Ironic, really, that to make people’s faces smooth they use the wrinkliest part of the body. It’s like curing people’s acne with arsepimples. / softening peoples’ skin with toenails. / curing peoples’ BO with colon cells.

Finally – an actual reason for circumcision.

Finally, circumcision isn’t just a barbaric painful ritual inflicted on innocent children with no actual benefits for anyone involved.

Proof that circumcision really does provide health benefits – for the parents.

Foreskins can also be used as a cure for circumcision.

And if you inject botox in your penis, the foreskin grows back!

The procedure was discovered because they had all these foreskins left over, just begging to be injected into someone’s face.

Great. Why couldn’t they have discovered that foreskins were an aging cure when circumcision was still popular? Now everyone’s forehead’s going to end up Jewish.

This way when your sons give you wrinkles, they can also provide the cure!

Of course! Foreskin is perfect for your forehead!

Well duh. What other skin are you going to inject into your forehead?

Of course, if you implant a foreskin into your forehead, you end up with an eightskinhead. Just so you know.

Finally, people who are feeling like they’re looking a bit old can inject baby foreskins into their faces. Doesn’t really help them all that much, but it gives the rest of us something to laugh about.

But is ageing really so bad that we’re going to inject ourselves with foreskin-tissue? I mean, we wouldn’t inject ourselves with botulism toxins just to look young– oh, no, hang on, that’s right, we would.

Of course, if you’re uncircumcised and getting a bit old, you can just use your own foreskin. And if you’re very old, you don’t even need to cut it off – you can just stretch it over your head like a hoodie.

In the future, when someone calls you a dickhead, it’ll be a compliment.

It’s all fine until your face starts pissing all over you.

It’s great for removing wrinkles, and also gives you these cool curly eyebrows.

Or for a cheaper procedure, just staple foreskins to your face. Mmmm, so smooth! / Mmm, as smooth as a baby’s cock!

It’s the one procedure guaranteed to make your face baby-cock-smooth.

It’s perfect to give your face that just-cut-off-a-baby’s-cock feeling.

They want to use even more baby genitals in cosmetic surgery, but they haven’t got the balls. / enough balls.

Of course, about 15 years after you have the treatment, your face starts swelling up at inappropriate times – and you don’t wanna know what happens at night. / and you can’t stop rubbing your face. / and your face starts growing short curly hairs. / and you start crying creamy tears. / and your sweat comes out white.

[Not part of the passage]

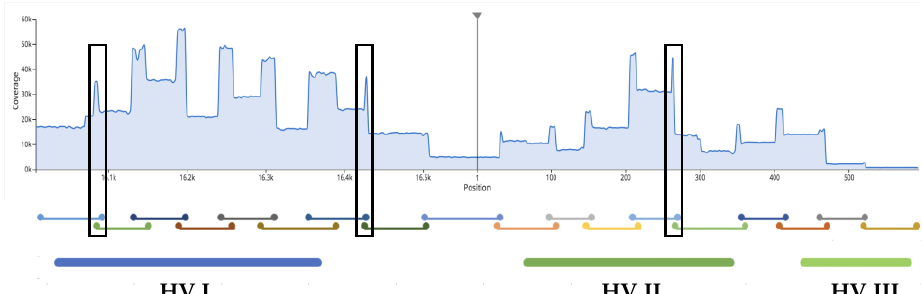
Figure 5. Control region data visualization of Coriell gDNA sample HG03370 as displayed in ForenSeq universal analysis software (UAS) coverage plot (position vs. coverage) with position viewer visible in center at position 0 (vertical line). Tiled amplicons are shown in variously colored horizontal brackets under the coverage plot, as are schematics of hypervariable regions I and II. Three black vertical rectangles show examples of “bat ears” or regions of coverage generated between overlapping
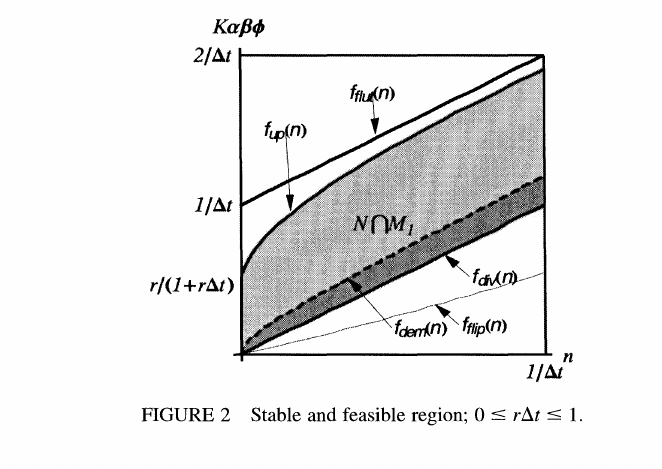
FIGURE 2 Stable and feasible region; 0 -< rat <-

And, in another scientific breakthrough, scientists are now able to graft your face onto the end of your cock! / a tiny little face onto the end of your penis!

Unfortunately for those who’ve had the operation, it turned out to just be a misunderstanding when a cosmetic surgeon asked for “some more skin”.

The scientists are now experimenting to see what kind of facial smoothing they can get from flaps.

By Wok and Mat

Warwick Holt and Mat Blackwell are long-time writing partners, who created the mega-award winning web series Bruce, and wrote loads of jokes for TV shows including Good News Week, The Sideshow and The Glass House. Several years of their raw material for those shows is posted right here on this blog.